**Problem statement**. Please state how many lines in the rows below contain the string "Assault", with case counting, and give only that number.
(Beginning of Data excerpts)
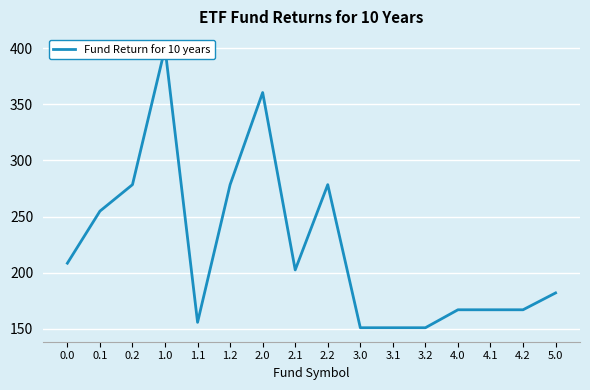

Rank the categories by value from lowest to highest.

3.0, 3.1, 3.2, 1.1, 4.0, 4.1, 4.2, 5.0, 2.1, 0.0, 0.1, 0.2, 1.2, 2.2, 2.0, 1.0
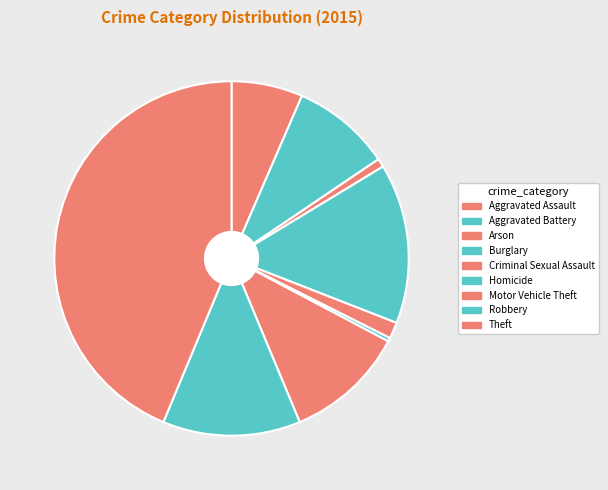

What is the total percentage of Arson and Aggravated Assault?

7.3%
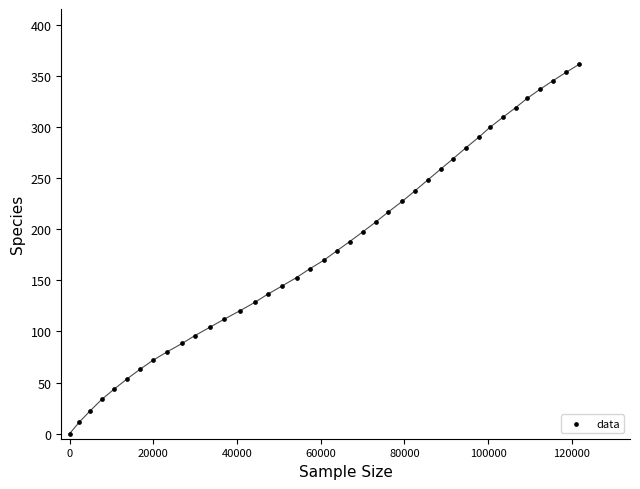

What is the range of Y values (max minus min)?

361.3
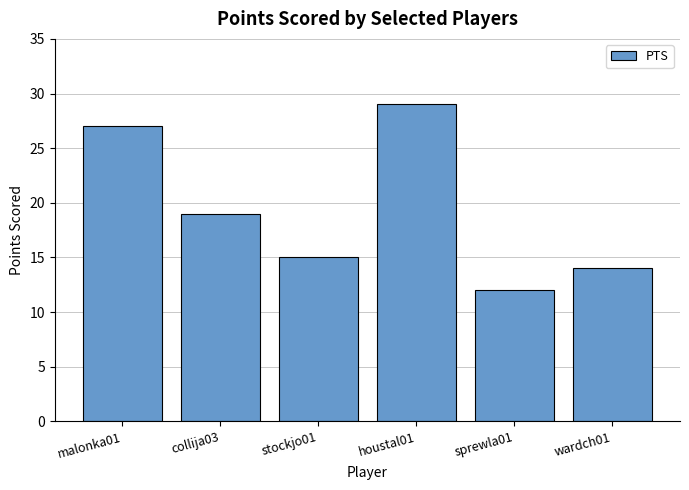

How many series are shown in this chart?

1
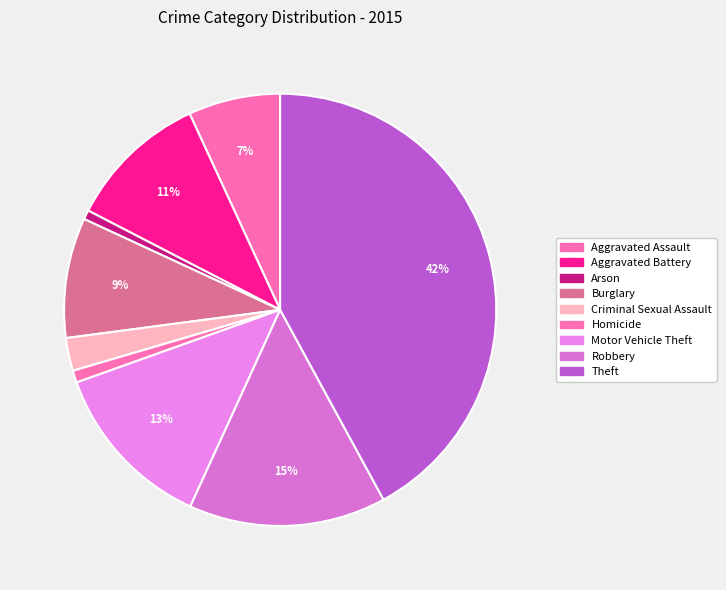

To the nearest percent, what portion does Aggravated Assault represent?

7%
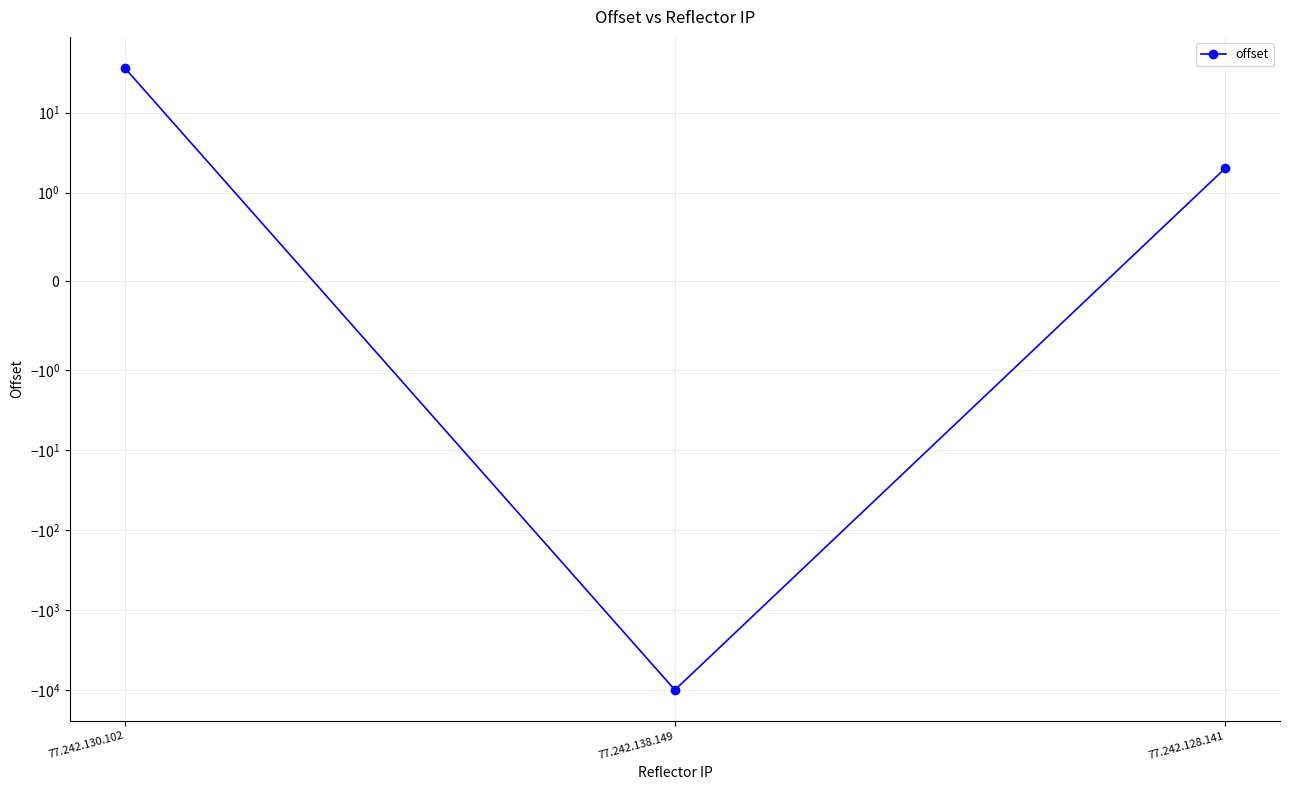

How many distinct data groups are displayed?

1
(End of Data excerpts)
**Expected answer**. 2